*Document text*

As i understand, those AMD only memory use memory chips recycled from some Ram that use on workstations, the DRAM standard is different, so it wont work on Intel CPUs. However, seems AMD build their CPUs with some workstation CPU tech, so they can use those Ram that build from workstation Ram chips. they often come with lower prize. And DDR3 also have some Ram use only on AMD CPUs(AM3 only, not AM3+), and they wont work on AMD's APUs. Those memory are often seen in China.


----------



## Steevo (Jan 26, 2015)

Dear god its like you guys are breeding. 


None of that is even close to true, do you get paid to post this shit?


----------



## R-T-B (Jan 27, 2015)

The actual issue here is whether the memory is high density (which AMD DDR2 era stuff could usually handle, intel not so much) or not.

This is what I was led to believe at any rate, I have not verified it.

That said someone get the necro out of here.  /thread.


----------



## DarthDigital (Jan 30, 2017)

*Activity A*
List every username that appears in a post header in the forum thread about AMD-only memory.
*Activity B*
From the forum thread about AMD-only memory, reproduce word for word the passage that begins with the words containing "The actual issue" and ends with "(Jan 30, 2017)".

*Listed entries*
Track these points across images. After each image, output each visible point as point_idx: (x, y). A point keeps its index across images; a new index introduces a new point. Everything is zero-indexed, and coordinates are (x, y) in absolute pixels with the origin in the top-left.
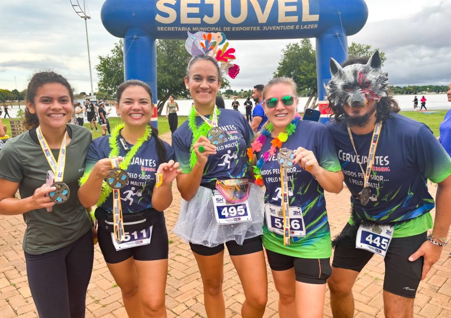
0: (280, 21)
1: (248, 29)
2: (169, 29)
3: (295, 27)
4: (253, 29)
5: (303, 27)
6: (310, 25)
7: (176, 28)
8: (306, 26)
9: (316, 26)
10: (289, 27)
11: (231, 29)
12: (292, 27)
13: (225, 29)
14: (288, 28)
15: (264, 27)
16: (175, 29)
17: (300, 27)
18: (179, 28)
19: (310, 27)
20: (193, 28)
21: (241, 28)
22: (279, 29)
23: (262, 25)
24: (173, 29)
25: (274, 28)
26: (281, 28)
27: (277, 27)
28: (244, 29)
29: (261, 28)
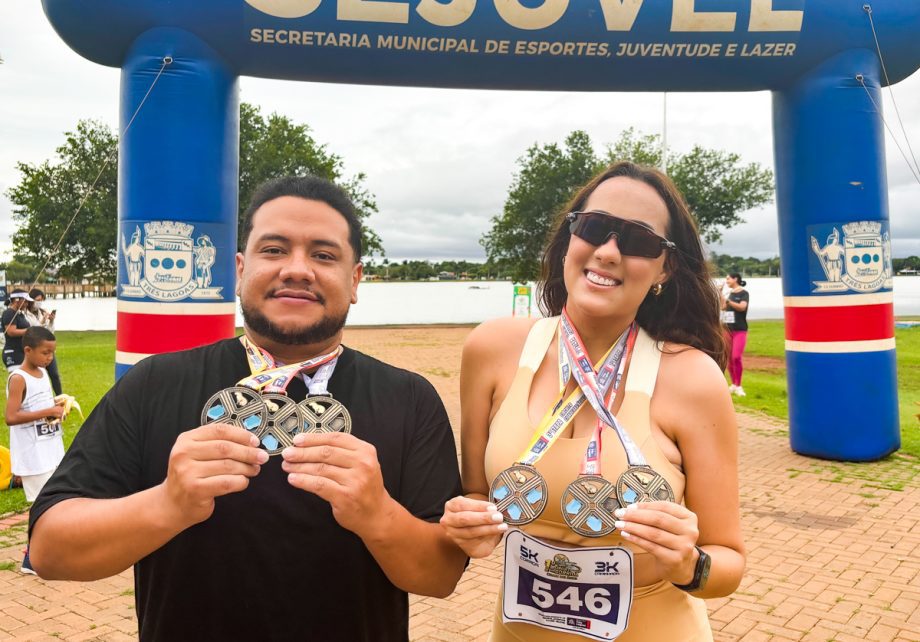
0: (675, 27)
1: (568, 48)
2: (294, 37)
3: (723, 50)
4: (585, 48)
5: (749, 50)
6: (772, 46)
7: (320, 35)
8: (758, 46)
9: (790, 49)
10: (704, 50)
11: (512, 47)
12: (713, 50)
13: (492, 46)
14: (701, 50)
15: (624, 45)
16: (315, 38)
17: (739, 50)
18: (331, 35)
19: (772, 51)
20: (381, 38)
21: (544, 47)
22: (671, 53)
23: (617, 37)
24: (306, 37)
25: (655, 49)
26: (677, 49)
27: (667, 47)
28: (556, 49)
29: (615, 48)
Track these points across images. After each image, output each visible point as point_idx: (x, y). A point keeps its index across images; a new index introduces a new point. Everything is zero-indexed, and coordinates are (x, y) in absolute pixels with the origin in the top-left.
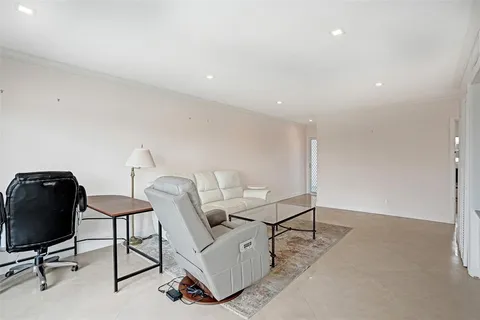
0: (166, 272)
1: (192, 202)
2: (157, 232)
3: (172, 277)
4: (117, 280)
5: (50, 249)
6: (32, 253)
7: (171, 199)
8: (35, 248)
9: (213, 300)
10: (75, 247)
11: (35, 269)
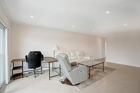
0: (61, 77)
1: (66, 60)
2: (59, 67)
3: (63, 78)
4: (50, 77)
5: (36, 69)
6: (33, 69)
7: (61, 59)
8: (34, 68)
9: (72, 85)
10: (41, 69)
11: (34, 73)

*Expected output A*
Steevo, R-T-B, DarthDigital

*Expected output B*
The actual issue here is whether the memory is high density (which AMD DDR2 era stuff could usually handle, intel not so much) or not.

This is what I was led to believe at any rate, I have not verified it.

That said someone get the necro out of here.  /thread.


----------



## DarthDigital (Jan 30, 2017)